Interpreting Horner's rule as a prefix scheme fails: the `horner operator' $h_x(a,b)=ax+b$ is easily seen not to be associative. From the above treewise calculation we see that we need to carry and update the $x$, rather than attaching it to the operator.

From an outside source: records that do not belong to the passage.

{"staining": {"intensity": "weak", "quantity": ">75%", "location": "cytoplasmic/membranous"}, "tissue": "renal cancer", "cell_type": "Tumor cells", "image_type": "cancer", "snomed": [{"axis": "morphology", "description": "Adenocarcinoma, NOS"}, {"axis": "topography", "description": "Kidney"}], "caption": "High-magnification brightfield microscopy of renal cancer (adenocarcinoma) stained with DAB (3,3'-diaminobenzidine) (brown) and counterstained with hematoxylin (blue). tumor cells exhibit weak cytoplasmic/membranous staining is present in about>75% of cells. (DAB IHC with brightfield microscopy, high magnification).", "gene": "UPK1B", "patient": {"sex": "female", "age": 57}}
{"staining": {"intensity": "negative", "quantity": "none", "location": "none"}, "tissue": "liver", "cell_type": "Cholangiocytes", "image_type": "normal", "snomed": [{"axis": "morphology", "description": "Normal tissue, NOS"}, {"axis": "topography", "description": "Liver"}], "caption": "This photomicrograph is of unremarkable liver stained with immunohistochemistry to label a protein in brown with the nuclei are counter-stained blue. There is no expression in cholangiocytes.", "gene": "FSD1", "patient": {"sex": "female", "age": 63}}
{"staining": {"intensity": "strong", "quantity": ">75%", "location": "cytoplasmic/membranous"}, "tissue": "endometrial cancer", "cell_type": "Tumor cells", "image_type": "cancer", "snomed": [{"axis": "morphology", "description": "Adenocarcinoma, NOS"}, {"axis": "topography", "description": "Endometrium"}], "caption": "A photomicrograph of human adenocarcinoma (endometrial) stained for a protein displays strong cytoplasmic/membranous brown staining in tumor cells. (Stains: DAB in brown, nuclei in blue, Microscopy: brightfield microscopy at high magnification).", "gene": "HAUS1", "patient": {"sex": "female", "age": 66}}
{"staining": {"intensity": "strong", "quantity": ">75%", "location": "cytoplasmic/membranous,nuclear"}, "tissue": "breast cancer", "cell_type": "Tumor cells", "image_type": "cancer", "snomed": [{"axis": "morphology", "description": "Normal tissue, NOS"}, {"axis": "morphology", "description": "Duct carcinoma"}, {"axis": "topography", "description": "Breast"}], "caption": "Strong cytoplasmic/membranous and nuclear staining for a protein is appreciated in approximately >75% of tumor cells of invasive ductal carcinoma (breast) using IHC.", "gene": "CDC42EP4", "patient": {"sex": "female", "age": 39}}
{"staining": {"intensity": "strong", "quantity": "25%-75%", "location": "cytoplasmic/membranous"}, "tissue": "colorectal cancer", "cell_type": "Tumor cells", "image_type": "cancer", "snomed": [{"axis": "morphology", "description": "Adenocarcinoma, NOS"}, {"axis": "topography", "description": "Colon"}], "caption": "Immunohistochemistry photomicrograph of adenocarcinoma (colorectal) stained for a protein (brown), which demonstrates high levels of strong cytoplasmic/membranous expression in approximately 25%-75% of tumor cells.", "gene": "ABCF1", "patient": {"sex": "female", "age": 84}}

A little experimenting shows that \newcommand\xyvec[2]{ \left[
\begin{array}{c}
#1
#2
\end{array} \right] } \begin{equation} h\left( \xyvec ax,\xyvec by \right) \equiv \xyvec {ay+b}{xy} \end{equation} serves our purposes: \begin{equation} h\left( \xyvec ax,\xyvec by ,\xyvec cz \right) = \left\{ \begin{array}{lll} h\left( h\left( \xyvec ax,\xyvec by \right ),\xyvec cz \right) &=& h\left( \xyvec {ay+b}{xy},\xyvec cz \right) \\ h\left( \xyvec ax,h\left( \xyvec by ,\xyvec cz \right ) \right) &=& h\left( \xyvec ax,\xyvec { bz+c } {yz} \right) \end{array} \right\} = \xyvec{ayz + bz +c}{xyz} \end{equation} With this we can realize Horner's rule as \begin{equation} h\left( \xyvec {c_0}x,\xyvec {c_1}x,…,\xyvec {c_n}x \right) \end{equation}
As an aside, this particular form of the `horner operator' corresponds to the `rho' operator in the programming language APL , which is normally phrased as evaluation in a number system with varying radix.